With the economy in a downward spiral and state budget cuts looming, the California State university system has plans to turn away students as early as next fall, a decision that will affect DVC students hoping to transfer, and the college itself.
Due to budget cuts, the 23-campus Cal State system stands to lose as much as $600 million this year and next.
In order to deal with an already overburdened system, CSU Chancellor Charles Reed declared a “systemwide impaction” and said enrollment will be cut by 10,000 students next fall in response to the loss of funding, according to a memo sent to all CSU faculty and staff by Reed on Nov. 18.

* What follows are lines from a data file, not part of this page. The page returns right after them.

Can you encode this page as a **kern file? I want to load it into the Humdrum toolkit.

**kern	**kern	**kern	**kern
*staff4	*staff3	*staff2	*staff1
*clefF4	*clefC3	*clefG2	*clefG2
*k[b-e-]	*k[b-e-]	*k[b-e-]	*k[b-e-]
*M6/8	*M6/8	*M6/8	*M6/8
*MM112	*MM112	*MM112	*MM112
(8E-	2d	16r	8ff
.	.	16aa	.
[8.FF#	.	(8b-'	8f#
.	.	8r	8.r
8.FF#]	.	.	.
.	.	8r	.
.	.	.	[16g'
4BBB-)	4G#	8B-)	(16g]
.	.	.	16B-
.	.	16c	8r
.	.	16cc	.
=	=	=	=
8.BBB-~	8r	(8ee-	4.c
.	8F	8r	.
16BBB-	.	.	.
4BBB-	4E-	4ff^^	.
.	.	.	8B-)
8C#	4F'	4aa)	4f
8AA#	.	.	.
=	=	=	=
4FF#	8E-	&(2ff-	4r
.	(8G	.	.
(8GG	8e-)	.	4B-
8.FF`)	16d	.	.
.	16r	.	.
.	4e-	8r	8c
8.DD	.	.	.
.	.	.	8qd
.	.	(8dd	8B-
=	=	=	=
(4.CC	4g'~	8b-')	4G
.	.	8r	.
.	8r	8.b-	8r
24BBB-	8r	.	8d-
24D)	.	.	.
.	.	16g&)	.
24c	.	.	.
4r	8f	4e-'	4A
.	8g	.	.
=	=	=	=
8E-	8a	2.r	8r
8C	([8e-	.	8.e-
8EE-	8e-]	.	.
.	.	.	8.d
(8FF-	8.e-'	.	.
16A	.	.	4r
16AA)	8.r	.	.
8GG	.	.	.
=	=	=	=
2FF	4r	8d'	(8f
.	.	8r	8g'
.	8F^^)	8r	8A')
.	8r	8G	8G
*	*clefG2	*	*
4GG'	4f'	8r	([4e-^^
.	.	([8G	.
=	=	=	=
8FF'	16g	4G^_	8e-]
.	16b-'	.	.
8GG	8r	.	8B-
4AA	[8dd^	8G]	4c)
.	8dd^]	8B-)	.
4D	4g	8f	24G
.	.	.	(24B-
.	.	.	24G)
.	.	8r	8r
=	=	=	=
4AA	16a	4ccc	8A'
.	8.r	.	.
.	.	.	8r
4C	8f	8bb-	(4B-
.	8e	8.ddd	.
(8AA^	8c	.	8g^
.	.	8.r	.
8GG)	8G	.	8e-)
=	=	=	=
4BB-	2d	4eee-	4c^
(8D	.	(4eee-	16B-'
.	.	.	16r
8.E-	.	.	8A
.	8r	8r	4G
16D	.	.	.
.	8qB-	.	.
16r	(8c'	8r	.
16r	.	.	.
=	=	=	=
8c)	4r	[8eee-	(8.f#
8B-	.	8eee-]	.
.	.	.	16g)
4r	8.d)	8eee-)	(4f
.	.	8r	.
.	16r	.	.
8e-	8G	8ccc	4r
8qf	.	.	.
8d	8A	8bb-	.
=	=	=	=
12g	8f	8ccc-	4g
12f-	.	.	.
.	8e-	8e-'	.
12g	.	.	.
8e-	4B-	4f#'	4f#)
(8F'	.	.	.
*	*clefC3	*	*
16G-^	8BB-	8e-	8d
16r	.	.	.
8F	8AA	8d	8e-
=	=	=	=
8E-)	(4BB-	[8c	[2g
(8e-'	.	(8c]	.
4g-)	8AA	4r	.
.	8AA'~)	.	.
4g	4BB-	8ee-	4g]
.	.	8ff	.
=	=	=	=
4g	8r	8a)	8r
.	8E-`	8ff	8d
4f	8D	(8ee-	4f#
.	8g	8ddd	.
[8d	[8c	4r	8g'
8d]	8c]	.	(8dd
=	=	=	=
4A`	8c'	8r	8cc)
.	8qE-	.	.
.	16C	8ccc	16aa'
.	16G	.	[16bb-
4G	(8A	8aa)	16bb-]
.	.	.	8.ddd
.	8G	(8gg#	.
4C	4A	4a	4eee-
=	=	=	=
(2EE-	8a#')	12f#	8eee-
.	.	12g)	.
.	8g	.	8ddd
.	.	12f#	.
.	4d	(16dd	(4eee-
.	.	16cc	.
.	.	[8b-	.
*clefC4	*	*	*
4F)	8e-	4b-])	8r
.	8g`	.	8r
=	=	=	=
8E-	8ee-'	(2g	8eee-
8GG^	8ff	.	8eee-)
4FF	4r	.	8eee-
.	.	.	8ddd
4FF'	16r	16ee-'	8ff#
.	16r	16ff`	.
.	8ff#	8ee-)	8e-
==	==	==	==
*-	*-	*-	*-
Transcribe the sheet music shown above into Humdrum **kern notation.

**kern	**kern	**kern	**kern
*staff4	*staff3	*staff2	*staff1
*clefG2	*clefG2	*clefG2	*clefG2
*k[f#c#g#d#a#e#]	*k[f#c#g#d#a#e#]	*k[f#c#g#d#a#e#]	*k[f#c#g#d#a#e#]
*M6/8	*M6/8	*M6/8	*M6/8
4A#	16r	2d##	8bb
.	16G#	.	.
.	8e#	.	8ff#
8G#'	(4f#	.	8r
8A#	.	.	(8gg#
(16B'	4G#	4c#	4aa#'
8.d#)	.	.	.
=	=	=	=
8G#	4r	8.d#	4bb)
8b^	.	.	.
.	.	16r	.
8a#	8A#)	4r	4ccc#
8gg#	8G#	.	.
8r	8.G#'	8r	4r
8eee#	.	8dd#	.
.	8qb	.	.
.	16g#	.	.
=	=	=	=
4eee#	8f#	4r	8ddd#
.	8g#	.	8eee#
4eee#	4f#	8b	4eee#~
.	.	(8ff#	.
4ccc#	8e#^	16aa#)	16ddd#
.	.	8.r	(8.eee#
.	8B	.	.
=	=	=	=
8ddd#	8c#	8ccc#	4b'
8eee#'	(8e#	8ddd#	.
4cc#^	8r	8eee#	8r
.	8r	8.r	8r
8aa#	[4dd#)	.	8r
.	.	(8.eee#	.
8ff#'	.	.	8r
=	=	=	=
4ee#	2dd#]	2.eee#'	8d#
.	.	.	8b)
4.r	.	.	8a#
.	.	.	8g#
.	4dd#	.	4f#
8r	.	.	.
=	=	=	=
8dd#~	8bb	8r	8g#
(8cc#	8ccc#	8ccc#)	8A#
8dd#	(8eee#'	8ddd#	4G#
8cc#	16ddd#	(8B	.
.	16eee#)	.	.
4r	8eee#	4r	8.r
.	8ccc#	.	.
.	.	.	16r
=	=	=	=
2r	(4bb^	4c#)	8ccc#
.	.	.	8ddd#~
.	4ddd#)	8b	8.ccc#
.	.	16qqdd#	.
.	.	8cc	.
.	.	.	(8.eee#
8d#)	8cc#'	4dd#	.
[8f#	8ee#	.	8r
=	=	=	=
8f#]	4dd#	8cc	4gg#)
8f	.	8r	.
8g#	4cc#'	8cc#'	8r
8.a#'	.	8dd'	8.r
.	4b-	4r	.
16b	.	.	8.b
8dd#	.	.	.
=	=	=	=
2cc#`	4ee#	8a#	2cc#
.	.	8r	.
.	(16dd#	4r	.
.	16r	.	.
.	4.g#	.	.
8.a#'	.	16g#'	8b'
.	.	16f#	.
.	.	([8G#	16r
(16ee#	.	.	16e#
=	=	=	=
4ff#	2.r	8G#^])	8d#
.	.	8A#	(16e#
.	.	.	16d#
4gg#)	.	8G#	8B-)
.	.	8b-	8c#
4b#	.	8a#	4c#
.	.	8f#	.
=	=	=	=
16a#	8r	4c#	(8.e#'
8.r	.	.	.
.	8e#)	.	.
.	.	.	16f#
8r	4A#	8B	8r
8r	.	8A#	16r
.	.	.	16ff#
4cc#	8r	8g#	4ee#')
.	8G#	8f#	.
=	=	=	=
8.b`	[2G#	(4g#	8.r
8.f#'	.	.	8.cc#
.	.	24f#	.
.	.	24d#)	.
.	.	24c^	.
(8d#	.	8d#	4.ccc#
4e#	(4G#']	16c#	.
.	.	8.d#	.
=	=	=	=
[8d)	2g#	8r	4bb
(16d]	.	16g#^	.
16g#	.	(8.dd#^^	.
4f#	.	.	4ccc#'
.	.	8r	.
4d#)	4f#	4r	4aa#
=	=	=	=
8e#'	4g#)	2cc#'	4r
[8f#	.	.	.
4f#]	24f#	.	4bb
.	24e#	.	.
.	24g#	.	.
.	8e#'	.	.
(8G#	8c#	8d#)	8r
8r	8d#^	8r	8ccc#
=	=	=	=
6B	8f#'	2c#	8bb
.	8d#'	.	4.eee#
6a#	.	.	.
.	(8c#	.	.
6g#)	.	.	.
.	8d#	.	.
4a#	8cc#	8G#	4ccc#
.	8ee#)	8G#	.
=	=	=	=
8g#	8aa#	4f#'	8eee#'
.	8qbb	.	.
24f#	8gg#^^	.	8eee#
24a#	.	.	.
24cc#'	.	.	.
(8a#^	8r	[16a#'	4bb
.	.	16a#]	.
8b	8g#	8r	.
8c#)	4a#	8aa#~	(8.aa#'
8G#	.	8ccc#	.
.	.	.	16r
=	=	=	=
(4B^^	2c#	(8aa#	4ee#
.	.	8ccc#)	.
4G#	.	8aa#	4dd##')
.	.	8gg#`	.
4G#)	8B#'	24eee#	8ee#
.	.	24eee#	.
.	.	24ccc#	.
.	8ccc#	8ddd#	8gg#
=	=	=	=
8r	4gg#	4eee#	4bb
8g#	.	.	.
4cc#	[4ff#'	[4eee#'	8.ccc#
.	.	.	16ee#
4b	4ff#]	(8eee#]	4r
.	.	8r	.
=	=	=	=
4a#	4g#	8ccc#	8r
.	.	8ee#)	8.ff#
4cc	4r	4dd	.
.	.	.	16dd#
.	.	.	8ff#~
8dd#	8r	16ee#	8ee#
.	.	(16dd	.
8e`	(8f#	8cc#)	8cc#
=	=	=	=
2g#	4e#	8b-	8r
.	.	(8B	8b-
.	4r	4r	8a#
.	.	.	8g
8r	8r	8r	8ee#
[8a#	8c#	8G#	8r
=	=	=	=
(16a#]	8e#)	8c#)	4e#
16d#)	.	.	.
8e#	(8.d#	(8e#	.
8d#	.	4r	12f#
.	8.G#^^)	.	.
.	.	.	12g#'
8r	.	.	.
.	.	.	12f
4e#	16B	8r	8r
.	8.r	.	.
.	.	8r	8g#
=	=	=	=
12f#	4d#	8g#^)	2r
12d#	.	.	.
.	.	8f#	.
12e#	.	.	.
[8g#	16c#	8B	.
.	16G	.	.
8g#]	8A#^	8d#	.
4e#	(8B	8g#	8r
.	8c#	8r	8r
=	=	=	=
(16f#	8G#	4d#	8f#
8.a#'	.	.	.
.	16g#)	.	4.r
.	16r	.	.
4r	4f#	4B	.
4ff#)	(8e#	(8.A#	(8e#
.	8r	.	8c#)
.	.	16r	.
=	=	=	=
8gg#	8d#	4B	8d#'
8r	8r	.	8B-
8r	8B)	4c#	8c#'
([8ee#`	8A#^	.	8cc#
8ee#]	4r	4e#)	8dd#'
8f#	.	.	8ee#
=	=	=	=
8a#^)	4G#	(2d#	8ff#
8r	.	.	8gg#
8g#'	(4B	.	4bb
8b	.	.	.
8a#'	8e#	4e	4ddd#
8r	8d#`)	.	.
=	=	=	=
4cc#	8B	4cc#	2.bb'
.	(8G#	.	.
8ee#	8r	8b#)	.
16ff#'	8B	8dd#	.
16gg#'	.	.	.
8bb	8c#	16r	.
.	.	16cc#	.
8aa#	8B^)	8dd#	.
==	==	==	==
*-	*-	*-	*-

While this will help fix a situation in which students have been unable to get into enough classes to complete their degrees on time, it also means students who would previously have been accepted may now be turned away.
“For several years, the CSU has provided access to more students while funding and resources from the state have remained static, and in some years, actually declined,” Reed said.
High school graduates looking to attend a CSU are going to get the short end of the stick, and even community college students may be asked to complete more courses and receive higher GPA’s before being allowed to transfer, said Nicola Place, DVC senior academic and student services manager.
Until now a California community college student needed only a 2.0 GPA, 60 transferable units, and completion of all general ed requirements to be eligible for transfer, Place said.
Transfer students will still have priority over incoming freshman, Place said, but students wishing to transfer to out-of-area CSUs may now be waitlisted.
As a result, transfer students may be forced to continue on at DVC, at the same time the colleges faces a big increase in the number of arriving freshmen – all of this coinciding with class cuts and a campus already stretched to capacity.
“All 10,000 freshman that they’re going to turn away are going to come to us, and we’re having budget cuts as well,” Place said.
DVC’s enrollment is already up 4.2 percent from last year, a trend that DVC President Judy Walters attributed to the poor economy.
“I think the increase in enrollment has to do with the unemployment rate and how much it’s costing to go to a four-year college,” she said.
The community college system, with 110 campuses across the state, has always prided itself on being open to all Californians, but these budget cuts are not limited to the state level.
The district is expecting $8 to $9 million in budget cuts to be spread across the three colleges, said Susan Lamb, vice president of instruction.
Tim Leong, the district’s director of communications, said, with an increase in students, there is always a concern about having enough faculty members and classrooms to accommodate the influx.
“There will be competition for actual facilities,” Leong said. “But there is room for growth and [DVC] college can handle that up to a point.”
DVC will have a difficult time making room for more students in its specialized courses, such as anatomy and physiology, but “if they’re looking at general courses then yes, we should be OK,” Lamb said.
“We’re all struggling up and down the state,” she added. “How do you stretch each dollar farther, and how do you have the least impact of students? It’s a hard choice sometimes.”
According to the research office, 1,262 DVC students transferred to a CSU during the 2007-2008 school year, said Mohamed Eisa, dean of planning, research and student outcomes.
“Applications for fall 2009 are up almost 20 percent from last year, with a 36 percent increase in applications from community college transfer students,” Chancellor Reed said in the Nov. 18 memo.
CSU East Bay and SF State are the two most popular transfer recipients for DVC students, with Cal State Sacramento, San Jose State, Cal State Chico and San Diego State close behind, according to the Postsecondary Education Commission.
“Ones already at capacity [such as San Diego State] are likely to take the extreme steps that the impaction policy allows,” Place said.
Although not all DVC students will be able to transfer to the state college of their choice, CSU East Bay, SF State and Humbolt State are not planning to turn away any qualified students because they are currently under capacity.
“East Bay has been in a growth mode,” said Greg Smith, associate vice president of planning and enrollment management for CSU East Bay. “We’re really expecting to enroll the same number of students.”